Boras said the industry was predicting an average yield of 24 tonnes an acre, and farmer returns before expenses could have hit $50 a tonne. Using those figures, the potential loss without crop insurance on 6,500 acres would have been $7.8 million.
Boras said the biggest disappointment was the inability of all growers to capitalize on the excellent beet price for the 2009 crop.
“But that is the way it goes,” he said.
“It is not always like that and I think most growers will shrug it off and rise to the challenge.”
Boras said opportunities for new sugar beet growers in 2010 will be up to Lantic Sugar and its ability to create market share for beet sugar.
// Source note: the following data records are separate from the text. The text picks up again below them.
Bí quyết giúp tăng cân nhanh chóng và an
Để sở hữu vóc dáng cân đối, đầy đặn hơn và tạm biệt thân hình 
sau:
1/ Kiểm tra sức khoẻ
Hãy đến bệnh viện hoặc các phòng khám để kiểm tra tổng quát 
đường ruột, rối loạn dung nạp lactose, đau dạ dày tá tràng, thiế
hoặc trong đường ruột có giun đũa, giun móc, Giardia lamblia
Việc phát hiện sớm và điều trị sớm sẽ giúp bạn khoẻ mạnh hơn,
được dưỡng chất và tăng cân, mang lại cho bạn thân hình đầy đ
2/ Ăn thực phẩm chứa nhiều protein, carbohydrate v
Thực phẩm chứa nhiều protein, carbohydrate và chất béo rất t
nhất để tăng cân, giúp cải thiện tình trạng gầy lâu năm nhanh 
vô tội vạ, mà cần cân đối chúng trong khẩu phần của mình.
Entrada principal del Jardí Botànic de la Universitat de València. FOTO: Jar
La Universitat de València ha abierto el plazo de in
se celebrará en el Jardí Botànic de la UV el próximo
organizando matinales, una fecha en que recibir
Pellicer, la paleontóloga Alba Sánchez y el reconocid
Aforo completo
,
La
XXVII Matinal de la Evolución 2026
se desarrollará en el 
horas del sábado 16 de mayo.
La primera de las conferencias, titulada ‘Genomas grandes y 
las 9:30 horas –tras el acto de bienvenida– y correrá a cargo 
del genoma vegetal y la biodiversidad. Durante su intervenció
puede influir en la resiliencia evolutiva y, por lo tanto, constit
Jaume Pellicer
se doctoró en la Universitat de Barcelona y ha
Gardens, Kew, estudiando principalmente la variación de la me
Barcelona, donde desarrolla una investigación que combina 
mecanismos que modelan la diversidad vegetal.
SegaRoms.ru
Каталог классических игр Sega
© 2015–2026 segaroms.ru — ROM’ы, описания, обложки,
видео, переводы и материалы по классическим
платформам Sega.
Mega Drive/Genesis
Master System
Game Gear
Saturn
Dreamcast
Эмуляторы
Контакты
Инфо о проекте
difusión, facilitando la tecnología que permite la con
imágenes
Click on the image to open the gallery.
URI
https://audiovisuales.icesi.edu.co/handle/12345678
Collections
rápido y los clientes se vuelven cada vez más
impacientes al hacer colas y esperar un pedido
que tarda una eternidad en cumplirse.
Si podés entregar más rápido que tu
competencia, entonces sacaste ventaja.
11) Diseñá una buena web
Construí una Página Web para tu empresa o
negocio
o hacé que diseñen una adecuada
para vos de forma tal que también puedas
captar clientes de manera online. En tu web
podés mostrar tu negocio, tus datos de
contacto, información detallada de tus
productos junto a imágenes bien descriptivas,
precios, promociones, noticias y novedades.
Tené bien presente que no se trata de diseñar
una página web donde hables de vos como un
Lantic Sugar allocates production acres and the marketing board distributes them among growers.
With so many beets left unprocessed, Lantic Sugar could face a sugar shortfall this year, which Boras said could encourage increased beet acres.
“Until Lantic Sugar says its needs a lot more sugar, we will make production adjustments as we go.”
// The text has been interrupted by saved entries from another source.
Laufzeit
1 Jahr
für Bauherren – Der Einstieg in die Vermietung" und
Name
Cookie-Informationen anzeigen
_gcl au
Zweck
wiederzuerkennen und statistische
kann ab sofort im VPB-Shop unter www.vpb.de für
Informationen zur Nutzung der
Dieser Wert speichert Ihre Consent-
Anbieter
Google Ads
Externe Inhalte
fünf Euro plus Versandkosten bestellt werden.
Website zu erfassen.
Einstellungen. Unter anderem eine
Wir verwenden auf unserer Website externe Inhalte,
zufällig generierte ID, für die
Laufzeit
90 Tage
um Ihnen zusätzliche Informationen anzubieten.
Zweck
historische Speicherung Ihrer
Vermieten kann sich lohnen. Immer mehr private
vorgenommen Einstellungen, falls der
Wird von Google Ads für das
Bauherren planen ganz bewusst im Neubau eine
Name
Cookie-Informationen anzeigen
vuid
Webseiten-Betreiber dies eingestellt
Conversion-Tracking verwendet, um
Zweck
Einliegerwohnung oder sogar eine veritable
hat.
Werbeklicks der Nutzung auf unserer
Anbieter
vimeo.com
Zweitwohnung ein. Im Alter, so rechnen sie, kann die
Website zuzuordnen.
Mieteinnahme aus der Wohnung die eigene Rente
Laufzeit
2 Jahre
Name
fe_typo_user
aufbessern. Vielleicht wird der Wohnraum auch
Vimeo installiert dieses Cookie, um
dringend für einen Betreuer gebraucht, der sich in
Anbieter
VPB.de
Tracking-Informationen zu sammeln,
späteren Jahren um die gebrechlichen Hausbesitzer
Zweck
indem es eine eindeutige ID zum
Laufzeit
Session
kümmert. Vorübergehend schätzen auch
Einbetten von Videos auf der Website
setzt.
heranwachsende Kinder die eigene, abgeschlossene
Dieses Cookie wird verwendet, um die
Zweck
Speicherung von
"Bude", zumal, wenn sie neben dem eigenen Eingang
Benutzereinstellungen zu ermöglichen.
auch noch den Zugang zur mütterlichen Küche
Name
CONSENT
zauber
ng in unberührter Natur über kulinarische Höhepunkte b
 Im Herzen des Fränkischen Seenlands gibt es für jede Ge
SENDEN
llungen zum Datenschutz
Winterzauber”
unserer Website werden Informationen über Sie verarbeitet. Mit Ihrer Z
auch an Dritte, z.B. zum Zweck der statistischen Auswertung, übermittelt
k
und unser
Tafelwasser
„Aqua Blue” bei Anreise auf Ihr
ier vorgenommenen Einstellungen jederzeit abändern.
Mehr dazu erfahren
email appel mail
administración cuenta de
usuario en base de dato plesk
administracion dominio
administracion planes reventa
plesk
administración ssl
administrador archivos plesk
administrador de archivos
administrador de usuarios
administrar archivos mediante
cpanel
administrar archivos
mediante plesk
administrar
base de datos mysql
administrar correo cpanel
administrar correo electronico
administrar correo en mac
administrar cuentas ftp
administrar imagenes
He said it’s unlikely that last year’s disastrous harvest will convince growers to leave the industry.
Boras said most growers have faced production problems before, “but we have a devoted group in this industry I feel will hang in till the
bitter end.”
For 2010, the second year of the general production contract with Lantic, growers could fetch a premium price if the world sugar price remains high.
“I think growers will react to the potential of good returns in 2010.”